Barcelona tried to lower Suarez price after Chiellini bite, claims ex-Liverpool CEO


Barcelona tried to lower the price of Luis Suarez after he bit Giorgio Chiellini at the 2014 World Cup, according to former Liverpool CEO Ian Ayre.

Suarez was handed a four-month ban from football by FIFA after being found guilty of biting the Italy centre-back during their 1-0 defeat to Uruguay.

The striker completed a transfer to Barca for a reported fee of EUR82million in July that year but Ayre says the Catalans wanted Liverpool to lower their asking price as a result of the Chiellini incident.

"The hardest one out has to be Suarez, because a) nobody wanted him to leave and b) halfway through the process he bit somebody at the World Cup!" Ayre said during a lecture at Liverpool John Moores University.
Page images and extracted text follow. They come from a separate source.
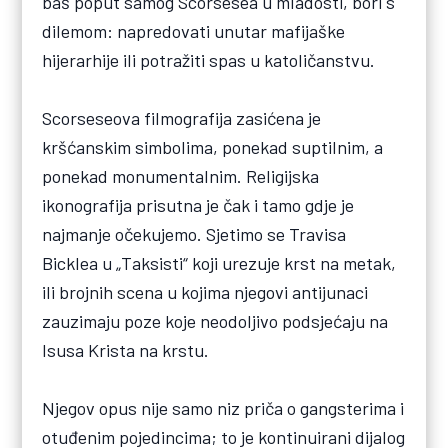
baš poput samog Scorsesea u mladosti, bori s
dilemom: napredovati unutar mafijaške
hijerarhije ili potražiti spas u katoličanstvu.
Scorseseova filmografija zasićena je
kršćanskim simbolima, ponekad suptilnim, a
ponekad monumentalnim. Religijska
ikonografija prisutna je čak i tamo gdje je
najmanje očekujemo. Sjetimo se Travisa
Bicklea u „Taksisti“ koji urezuje krst na metak,
ili brojnih scena u kojima njegovi antijunaci
zauzimaju poze koje neodoljivo podsjećaju na
Isusa Krista na krstu.
Njegov opus nije samo niz priča o gangsterima i
otuđenim pojedincima; to je kontinuirani dijalog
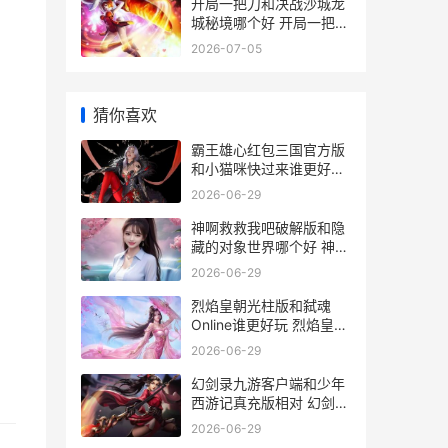
开局一把刀和决战沙城龙
城秘境哪个好 开局一把刀
的小说
2026-07-05
猜你喜欢
霸王雄心红包三国官方版
和小猫咪快过来谁更好玩
霸王雄心红包版
2026-06-29
神啊救救我吧破解版和隐
藏的对象世界哪个好 神啊
救救我吧动画版
2026-06-29
烈焰皇朝光柱版和弑魂
Online谁更好玩 烈焰皇朝
爆10万真充
2026-06-29
幻剑录九游客户端和少年
西游记真充版相对 幻剑中
文
2026-06-29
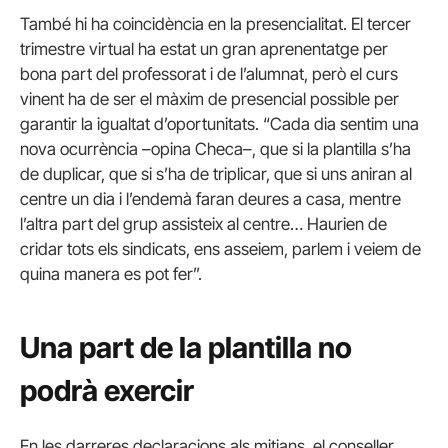
També hi ha coincidència en la presencialitat. El tercer
trimestre virtual ha estat un gran aprenentatge per
bona part del professorat i de l’alumnat, però el curs
vinent ha de ser el màxim de presencial possible per
garantir la igualtat d’oportunitats. “Cada dia sentim una
nova ocurrència –opina Checa–, que si la plantilla s’ha
de duplicar, que si s’ha de triplicar, que si uns aniran al
centre un dia i l’endemà faran deures a casa, mentre
l’altra part del grup assisteix al centre… Haurien de
cridar tots els sindicats, ens asseiem, parlem i veiem de
quina manera es pot fer”.
Una part de la plantilla no
podrà exercir
En les darreres declaracions als mitjans, el conseller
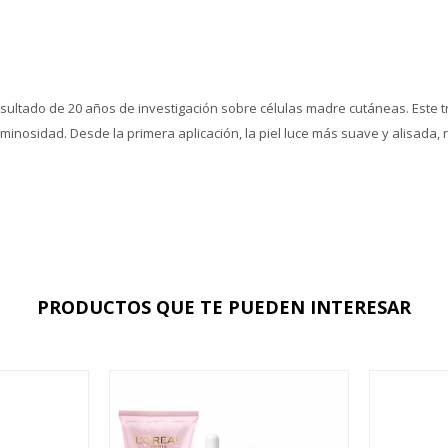
ultado de 20 años de investigación sobre células madre cutáneas. Este tr
uminosidad. Desde la primera aplicación, la piel luce más suave y alisada,
PRODUCTOS QUE TE PUEDEN INTERESAR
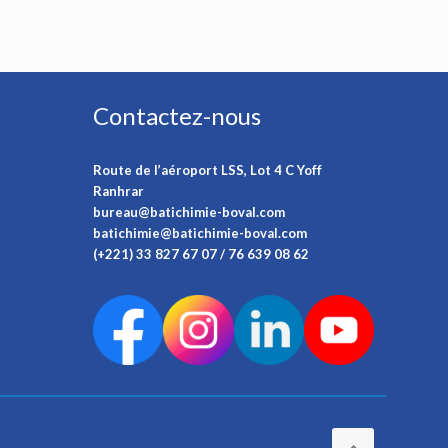
Contactez-nous
Route de l’aéroport LSS, Lot 4 C Yoff
Ranhrar
bureau@batichimie-boval.com
batichimie@batichimie-boval.com
(+221) 33 827 67 07 / 76 639 08 62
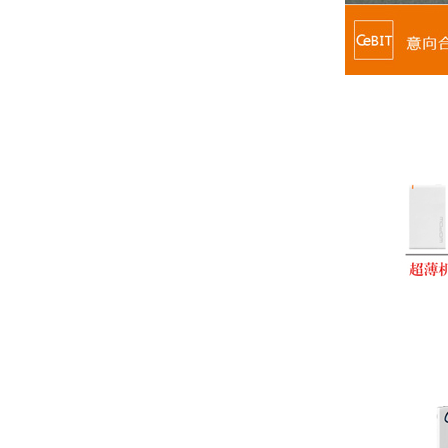
意向合作参展商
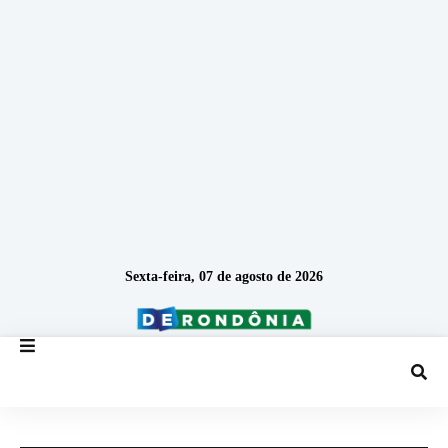
Sexta-feira, 07 de agosto de 2026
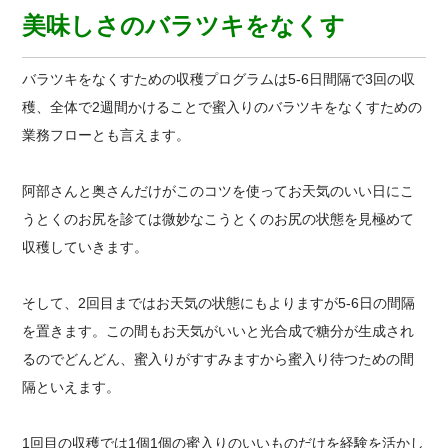
美味しさのバラツキをなくす
バラツキをなくすための収穫プログラムは5-6日間隔で3回の収
穫、全体で2週間かけることで蜜入りのバラツキをなくすための
業務フローとも言えます。
阿部さんと奥さんだけがこのコツを使ってお天気のいい日にこ
うとくのお尻を診ては微妙なこうとくのお尻の状態を見極めて
収穫していきます。
そして、2回目まではお天気の状態にもよりますが5-6日の間隔
を置きます。この間もお天気がいいと光合成で糖分が生成され
るのでどんどん、蜜入りがすすみますから蜜入り待つための間
隔といえます。
1回目の収穫では1個1個の蜜入りのいいものだけを経験を活かし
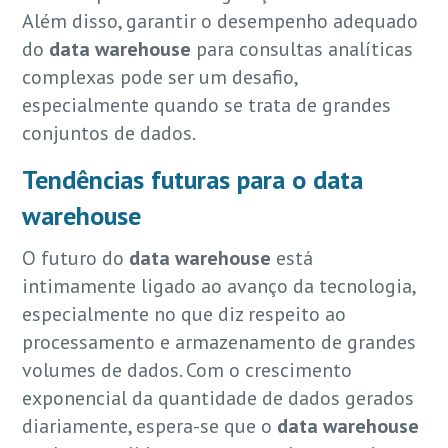
Além disso, garantir o desempenho adequado
do
data warehouse
para consultas analíticas
complexas pode ser um desafio,
especialmente quando se trata de grandes
conjuntos de dados.
Tendências futuras para o
data
warehouse
O futuro do
data warehouse
está
intimamente ligado ao avanço da tecnologia,
especialmente no que diz respeito ao
processamento e armazenamento de grandes
volumes de dados. Com o crescimento
exponencial da quantidade de dados gerados
diariamente, espera-se que o
data warehouse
"I remember the sporting director of Barcelona calling me during that game, immediately as Suarez bit the player, and he said to me 'my friend, he's bitten somebody, how can this be the price?' I said 'he'd already bitten somebody when you first bid!"

It was widely reported at the time that Liverpool wanted Alexis Sanchez to move to Anfield as part of the Suarez deal but Ayre says the Chile star had his heart set on a move to London.

"The thing to understand is that you are never actually in complete control of who you buy and sell as a club," he said.

"There was much-publicised interest in Alexis Sanchez, as part of the deal which saw Luis go to Barcelona, and that deal was done. The only reason it wasn't was that the player and his wife wanted to live in London.

"We couldn't move the football club to London, unfortunately!"

Ayre also revealed that Liverpool turned down the chance to sign Dele Alli when the Tottenham midfielder was a teenager at MK Dons.

The 54-year-old says Alli's demands put Liverpool off making him an offer, with the England international later joining Spurs in February 2015.

"There was interest in the player, but where it got to was that the demands at that time were not fitting to what he had achieved at that point," he added.

"We didn't feel the player matched that demand. It's easy to sit and say 'look what you could have bought', but how many players could you apply the reverse of that to? That's the truth."